┌──

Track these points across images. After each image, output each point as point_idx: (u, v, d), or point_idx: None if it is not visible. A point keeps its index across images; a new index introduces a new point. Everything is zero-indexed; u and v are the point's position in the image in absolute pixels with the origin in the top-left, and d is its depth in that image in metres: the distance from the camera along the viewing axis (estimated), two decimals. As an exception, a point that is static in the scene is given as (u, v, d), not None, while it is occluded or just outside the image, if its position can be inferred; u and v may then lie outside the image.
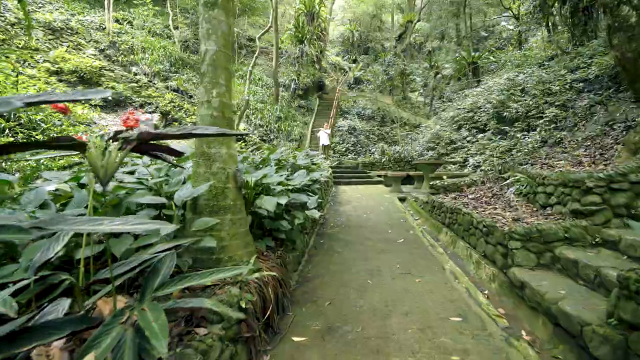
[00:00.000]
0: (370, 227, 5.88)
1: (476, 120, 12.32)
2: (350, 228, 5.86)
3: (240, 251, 2.36)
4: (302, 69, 21.85)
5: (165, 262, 1.73)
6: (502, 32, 28.71)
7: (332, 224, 6.18)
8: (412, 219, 6.68)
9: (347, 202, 8.32)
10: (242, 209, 2.48)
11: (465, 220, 4.48)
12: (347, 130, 18.64)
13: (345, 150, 17.57)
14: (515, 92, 10.55)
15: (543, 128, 8.07)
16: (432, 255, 4.34)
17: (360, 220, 6.44)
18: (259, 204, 2.51)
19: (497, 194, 5.30)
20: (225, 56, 2.42)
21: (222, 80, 2.38)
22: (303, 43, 20.61)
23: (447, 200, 5.85)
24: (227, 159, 2.37)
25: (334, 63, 28.93)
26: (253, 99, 18.36)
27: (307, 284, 3.43)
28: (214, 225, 2.20)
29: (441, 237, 5.31)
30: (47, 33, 14.42)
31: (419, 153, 14.06)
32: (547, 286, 2.62)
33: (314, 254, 4.42)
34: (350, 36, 30.87)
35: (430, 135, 14.30)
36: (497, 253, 3.49)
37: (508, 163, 6.44)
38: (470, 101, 13.11)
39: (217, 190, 2.31)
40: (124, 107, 13.68)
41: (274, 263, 2.80)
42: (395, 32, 31.92)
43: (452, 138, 12.97)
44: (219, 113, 2.36)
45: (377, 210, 7.44)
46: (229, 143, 2.40)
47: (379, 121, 20.52)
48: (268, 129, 17.44)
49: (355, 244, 4.88)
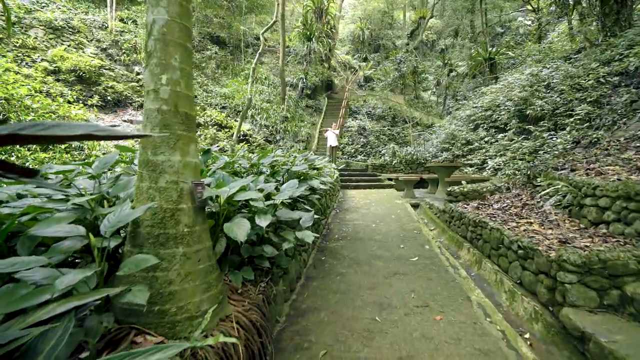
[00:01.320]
0: (379, 241, 5.18)
1: (495, 119, 11.47)
2: (356, 241, 5.17)
3: (198, 297, 1.71)
4: (310, 67, 21.21)
5: (51, 337, 1.10)
6: (519, 27, 27.58)
7: (336, 236, 5.50)
8: (427, 229, 5.95)
9: (355, 209, 7.62)
10: (204, 237, 1.83)
11: (493, 237, 3.75)
12: (357, 130, 17.93)
13: (355, 151, 16.86)
14: (540, 88, 9.68)
15: (574, 127, 7.23)
16: (454, 279, 3.62)
17: (369, 232, 5.74)
18: (227, 230, 1.85)
19: (529, 204, 4.54)
20: (181, 29, 1.77)
21: (176, 62, 1.74)
22: (311, 40, 19.96)
23: (469, 210, 5.11)
24: (181, 169, 1.73)
25: (344, 62, 28.22)
26: (259, 98, 17.83)
27: (300, 322, 2.76)
28: (157, 264, 1.55)
29: (462, 254, 4.57)
30: (47, 32, 14.11)
31: (433, 154, 13.26)
32: (624, 344, 1.89)
33: (312, 277, 3.75)
34: (361, 34, 30.07)
35: (444, 136, 13.47)
36: (540, 284, 2.76)
37: (538, 167, 5.65)
38: (488, 99, 12.24)
39: (164, 214, 1.66)
40: (123, 107, 13.27)
41: (252, 304, 2.15)
42: (407, 29, 31.03)
43: (469, 138, 12.13)
44: (171, 107, 1.71)
45: (388, 218, 6.73)
46: (185, 147, 1.76)
47: (389, 121, 19.74)
48: (274, 130, 16.87)
49: (362, 263, 4.19)
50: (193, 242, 1.73)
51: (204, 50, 19.42)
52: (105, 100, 12.72)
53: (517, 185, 5.82)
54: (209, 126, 13.93)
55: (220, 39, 20.95)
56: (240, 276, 2.26)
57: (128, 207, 1.66)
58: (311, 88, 21.08)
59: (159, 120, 1.70)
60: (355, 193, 9.82)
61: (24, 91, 9.58)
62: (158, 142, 1.69)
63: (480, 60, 17.68)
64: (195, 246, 1.75)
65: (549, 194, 4.09)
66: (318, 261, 4.28)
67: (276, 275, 2.78)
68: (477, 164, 10.91)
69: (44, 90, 10.92)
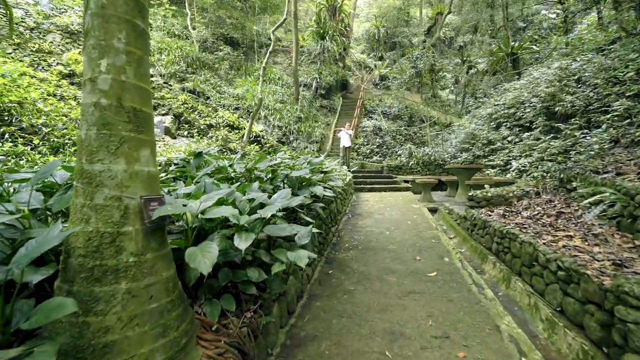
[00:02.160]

└──

### Problem description
Please repeat every line of the material above exactly and without its pictures.

### Task response
Track these points across images. After each image, output each point as point_idx: (u, v, d), or point_idx: None if it is not visible. A point keeps its index across images; a new index introduces a new point. Everything is zero-indexed; u and v are the point's position in the image in absolute pixels with the origin in the top-left, and d is its depth in that image in metres: the distance from the camera along the viewing axis (estimated), two decimals. As an exception, a point that is static in the scene is given as (u, v, d), not None, while it is occluded or just outside the image, if its position can be inferred; u and v may then lie outside the image.
[00:00.000]
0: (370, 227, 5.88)
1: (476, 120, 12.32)
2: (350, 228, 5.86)
3: (240, 251, 2.36)
4: (302, 69, 21.85)
5: (165, 262, 1.73)
6: (502, 32, 28.71)
7: (332, 224, 6.18)
8: (412, 219, 6.68)
9: (347, 202, 8.32)
10: (242, 209, 2.48)
11: (465, 220, 4.48)
12: (347, 130, 18.64)
13: (345, 150, 17.57)
14: (515, 92, 10.55)
15: (543, 128, 8.07)
16: (432, 255, 4.34)
17: (360, 220, 6.44)
18: (259, 204, 2.51)
19: (497, 194, 5.30)
20: (225, 56, 2.42)
21: (222, 80, 2.38)
22: (303, 43, 20.61)
23: (447, 200, 5.85)
24: (227, 159, 2.37)
25: (334, 63, 28.93)
26: (253, 99, 18.36)
27: (307, 284, 3.43)
28: (214, 225, 2.20)
29: (441, 237, 5.31)
30: (47, 33, 14.42)
31: (419, 153, 14.06)
32: (547, 286, 2.62)
33: (314, 254, 4.42)
34: (350, 36, 30.87)
35: (430, 135, 14.30)
36: (497, 253, 3.49)
37: (508, 163, 6.44)
38: (470, 101, 13.11)
39: (217, 190, 2.31)
40: (124, 107, 13.68)
41: (274, 263, 2.80)
42: (395, 32, 31.92)
43: (452, 138, 12.97)
44: (219, 113, 2.36)
45: (377, 210, 7.44)
46: (229, 143, 2.40)
47: (379, 121, 20.52)
48: (268, 129, 17.44)
49: (355, 244, 4.88)
[00:01.320]
0: (379, 241, 5.18)
1: (495, 119, 11.47)
2: (356, 241, 5.17)
3: (198, 297, 1.71)
4: (310, 67, 21.21)
5: (51, 337, 1.10)
6: (519, 27, 27.58)
7: (336, 236, 5.50)
8: (427, 229, 5.95)
9: (355, 209, 7.62)
10: (204, 237, 1.83)
11: (493, 237, 3.75)
12: (357, 130, 17.93)
13: (355, 151, 16.86)
14: (540, 88, 9.68)
15: (574, 127, 7.23)
16: (454, 279, 3.62)
17: (369, 232, 5.74)
18: (227, 230, 1.85)
19: (529, 204, 4.54)
20: (181, 29, 1.77)
21: (176, 62, 1.74)
22: (311, 40, 19.96)
23: (469, 210, 5.11)
24: (181, 169, 1.73)
25: (344, 62, 28.22)
26: (259, 98, 17.83)
27: (300, 322, 2.76)
28: (157, 264, 1.55)
29: (462, 254, 4.57)
30: (47, 32, 14.11)
31: (433, 154, 13.26)
32: (624, 344, 1.89)
33: (312, 277, 3.75)
34: (361, 34, 30.07)
35: (444, 136, 13.47)
36: (540, 284, 2.76)
37: (538, 167, 5.65)
38: (488, 99, 12.24)
39: (164, 214, 1.66)
40: (123, 107, 13.27)
41: (252, 304, 2.15)
42: (407, 29, 31.03)
43: (469, 138, 12.13)
44: (171, 107, 1.71)
45: (388, 218, 6.73)
46: (185, 147, 1.76)
47: (389, 121, 19.74)
48: (274, 130, 16.87)
49: (362, 263, 4.19)
50: (193, 242, 1.73)
51: (204, 50, 19.42)
52: (105, 100, 12.72)
53: (517, 185, 5.82)
54: (209, 126, 13.93)
55: (220, 39, 20.95)
56: (240, 276, 2.26)
57: (128, 207, 1.66)
58: (311, 88, 21.08)
59: (159, 120, 1.70)
60: (355, 193, 9.82)
61: (24, 91, 9.58)
62: (158, 142, 1.69)
63: (480, 60, 17.68)
64: (195, 246, 1.75)
65: (549, 194, 4.09)
66: (318, 261, 4.28)
67: (276, 275, 2.78)
68: (477, 164, 10.91)
69: (44, 90, 10.92)
[00:02.160]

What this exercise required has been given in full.